L'étude démontre ainsi que dans plus d'un cas sur deux, les ultramarins s'opposent à la loi de consentement présumé. Sur le territoire national, ce taux atteint 36,1 % d'opposition. C'est la raison pour laquelle Marine Jeantet insiste sur le fait de " dire son choix à ses proches" afin d'éviter d'aller contre la volonté du défunt si un malheur arrivait.

Chaque année, l'agence nationale dirige une enquête afin de déterminer la perception et les connaissances des Français sur le don d'organes et de tissus. Elle note ici que les résultats dans les DROM sont "sensiblement inférieurs à ceux de métropole", avec tout de même une adhésion au don qui reste "largement majoritaire".

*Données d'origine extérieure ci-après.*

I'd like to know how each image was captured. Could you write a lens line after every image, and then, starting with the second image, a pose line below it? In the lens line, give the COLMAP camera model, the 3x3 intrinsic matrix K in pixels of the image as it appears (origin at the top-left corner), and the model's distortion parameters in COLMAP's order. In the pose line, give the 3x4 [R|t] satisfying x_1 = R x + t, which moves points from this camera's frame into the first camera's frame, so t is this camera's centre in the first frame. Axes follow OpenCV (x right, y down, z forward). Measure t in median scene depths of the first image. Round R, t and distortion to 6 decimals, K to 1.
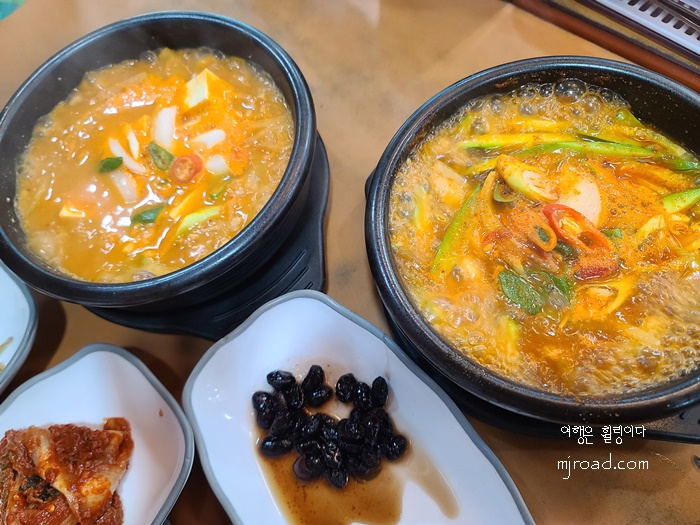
lens RADIAL K [[509.9, 0, 350.0], [0, 509.9, 262.5], [0, 0, 1]] dist [-0.002887, -0.001151]
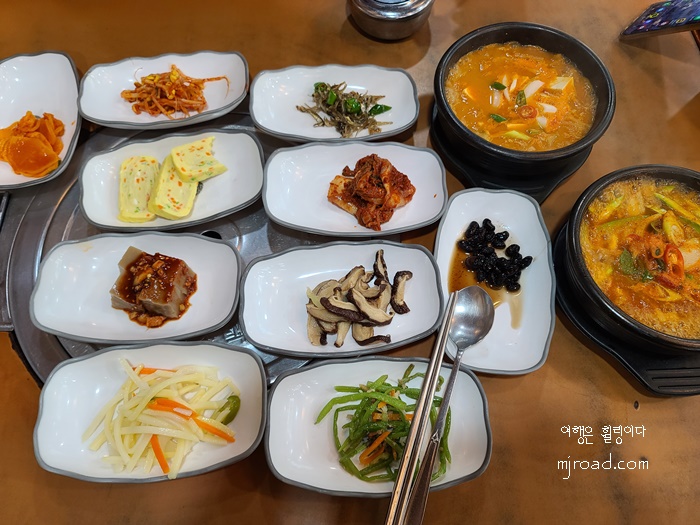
lens RADIAL K [[512.1, 0, 350.0], [0, 512.1, 262.5], [0, 0, 1]] dist [0.058105, -0.003728]
pose [[0.703372, 0.684191, -0.192745, -0.032871], [-0.680642, 0.726448, 0.094863, 0.543686], [0.204924, 0.064466, 0.976653, -1.099588]]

Mais si, 90 % des habitants des Outre-mer pensent qu’il est important que leurs proches connaissent leur position sur le don d’organes et de tissus, moins d’un sur trois en a parlé. Un chiffre "majeur" pour la directrice générale de l'Agence de la Biomédecine qui souhaite accélérer les processus de dons et faire face aux délais d'attentes que subissent certains territoires, notamment dans la préinscription. Un autre facteur, et non des moindres, est le prix des bilans pré-greffe. Un facteur à améliorer tout comme " l'accès aux soins sur ces territoires ultramarins" selon Marine Jeantet.